A Stanford study published late last month found that if your doctor buys a magnetic resonance imaging (MRI) machine, you’re more likely to get an MRI scan for lower back pain. If you go to an orthopedic surgeon, you’re also more likely to get surgery. These procedures are often not helpful to patients and can drive up healthcare costs.
“One of the major reasons why healthcare expenditures are rising is because we’re using technology such as advanced imaging such as MRIs too much,” said Jacqueline Shreibati M.S. ’09 M.D. ’10, a resident in internal medicine at Stanford and the chief investigator on the study. “We wanted to demonstrate that there is not only increased use of MRIs, but also that this increased use of MRI could lead to something called a treatment cascade, where patients can receive subsequent procedures which are of low value to the patient and that can also drive up healthcare expenditures.”
Shreibati looked at Medicare data for patients with non-specific back pain — that is, back pain without a specified diagnosis like a herniated disk or spinal stenosis. Surgery does not generally benefit this type of back pain and, in best practice, should not be prescribed.
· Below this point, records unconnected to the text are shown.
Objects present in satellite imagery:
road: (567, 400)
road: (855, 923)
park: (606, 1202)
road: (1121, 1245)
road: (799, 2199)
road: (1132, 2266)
She looked at patients seen by both primary care physicians and orthopedic surgeons for the problem. Both types of practitioners recommended more MRIs for the back pain after acquiring their own MRI machine than they did before.
Shreibati calls that problem “physician self-referral.” Since the doctor can bill for the procedure he’s recommending, he has the incentive to prescribe it, even when it’s unnecessary.
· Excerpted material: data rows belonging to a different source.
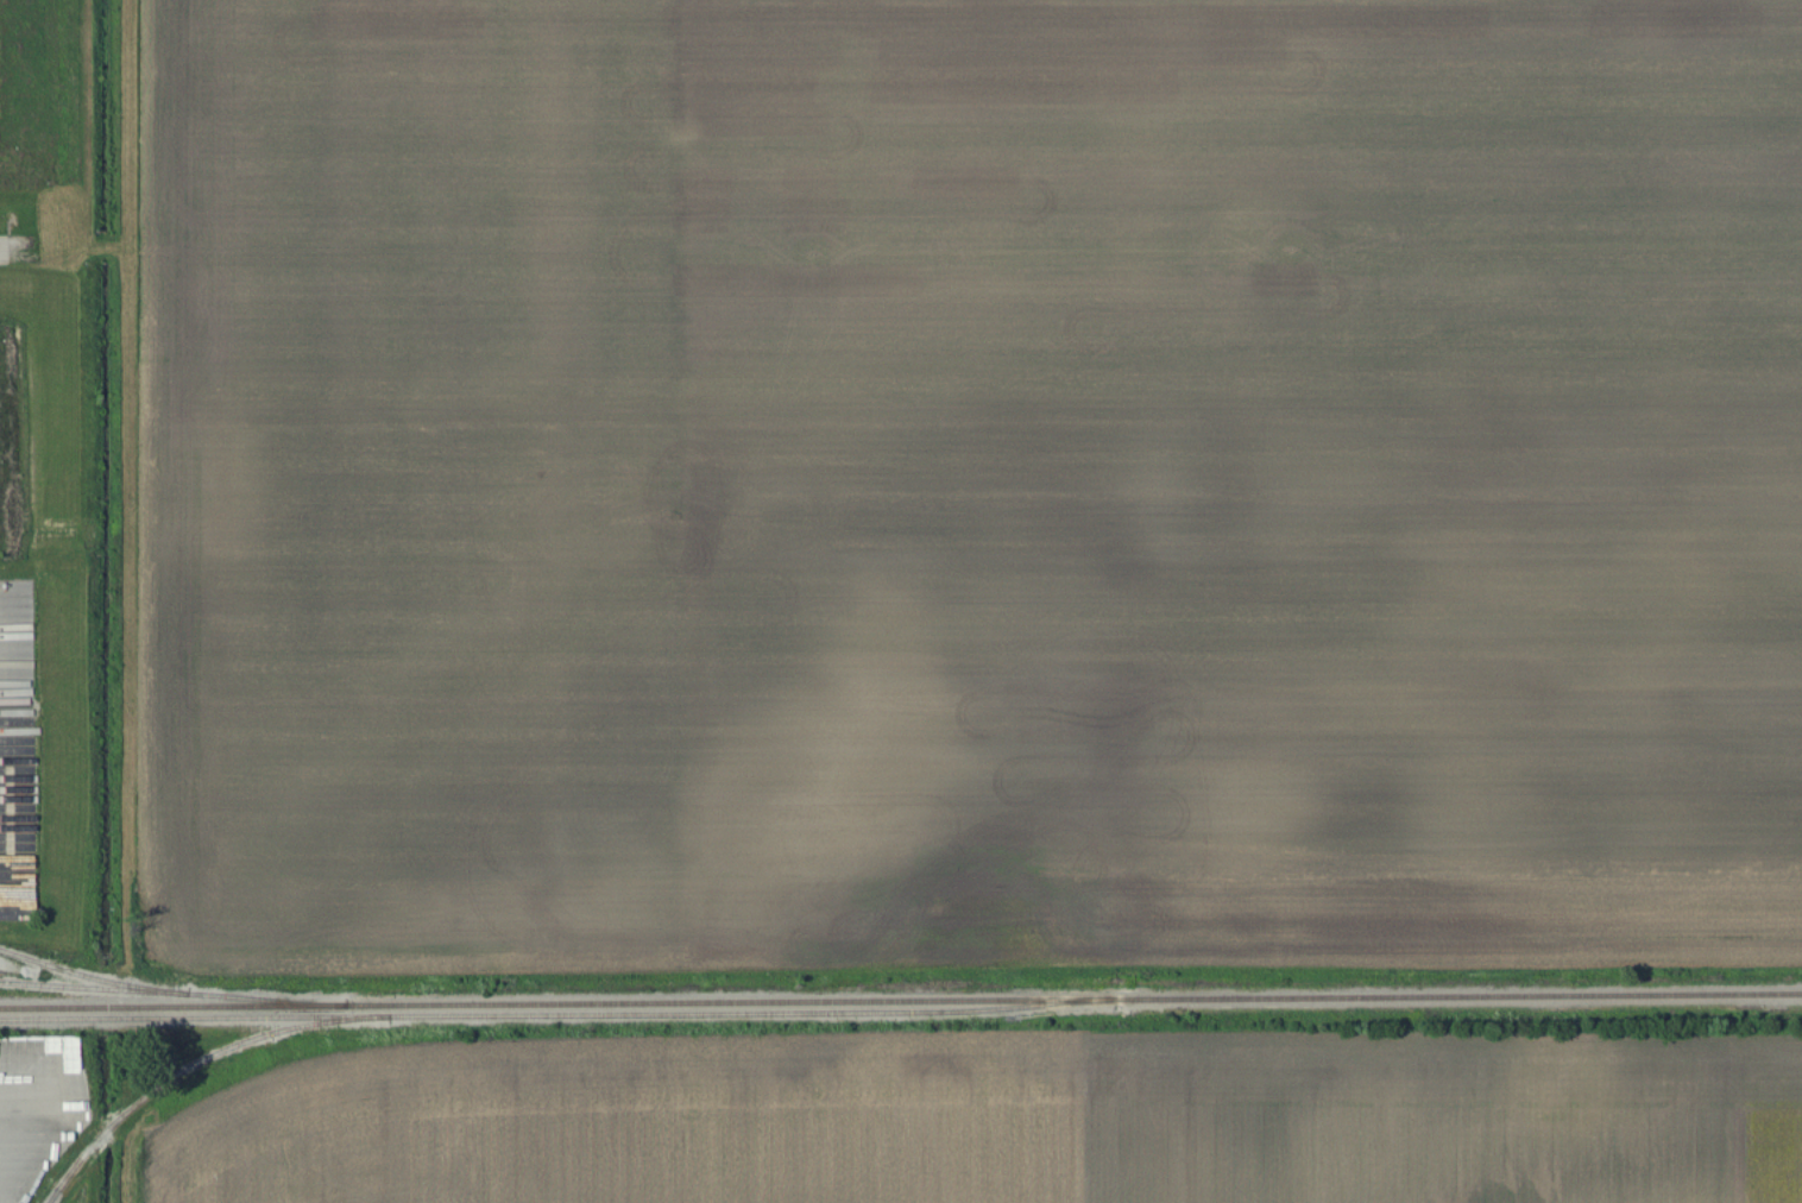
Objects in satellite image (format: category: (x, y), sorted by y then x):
road: (3, 249)
railway: (172, 994)
railway: (901, 1002)
railway: (558, 1015)
railway: (195, 1064)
Study co-author Laurence Baker, who is also a professor of health research and policy, said there is the additional problem of efficiency and scale when private or clinic physicians buy these machines, since there is a smaller population that uses them than in a large hospital setting. He thinks the method of paying doctors leads to this wasteful situation.
“I think the payment system that we have should be reformed so that we don’t encourage a lot of purchase of this equipment in physician offices,” he said. “We should keep them in places where there is a larger population of patients and where physicians themselves don’t develop a direct financial benefit from ordering these services.”
Shreibati then addressed the question of how increased imaging affects the surgeries of patients with lower back pain. Using a two-step mathematical model, she determined that more frequent imaging after acquiring the MRI machine increased surgeries among patients of orthopedic surgeons by almost a third. For primary care doctors, there was no statistically significant relationship.
“We found a pretty tight relationship between an orthopedic surgeon ordering a scan and that scan leading to surgery,” Shreibati said.
She credited this relationship in part to a second level of self-referral, since the orthopedic surgeon will also do the surgery, and there is no additional physician involved.
This study adds to the literature on the current issue of cutting rising healthcare costs in the United States. Advanced technology adds significantly to treatment costs. Thus, cutting unnecessary use or reducing collateral spending could make a big difference.
“It goes to the bigger question of how efficient we can be with our technology,” Baker said. “How do evolving technologies impact not just the use of a particular type of service but overall care of patients?”
Shreibati hopes that the study reaches those who can change the payment system for advanced imaging in hopes of discouraging overuse.
“[The study] was aimed at a policy audience to demonstrate that there should be some caution when there is unrestrained use of MRIs, because it not only drives up healthcare expenditures in and of itself, but it can lead to increased downstream healthcare expenditures,” she said. “It’s reinforcing the importance of finding ways to restrict the use of advanced imaging.”
Medicare has already reduced the payment for MRI scans. In the face of rising costs, Baker thinks that private companies may do so as well. Both Shreibati and Baker hope that changed economic incentives for owning advanced imaging technology as a physician will play some part in the nationwide effort to reduce healthcare spending.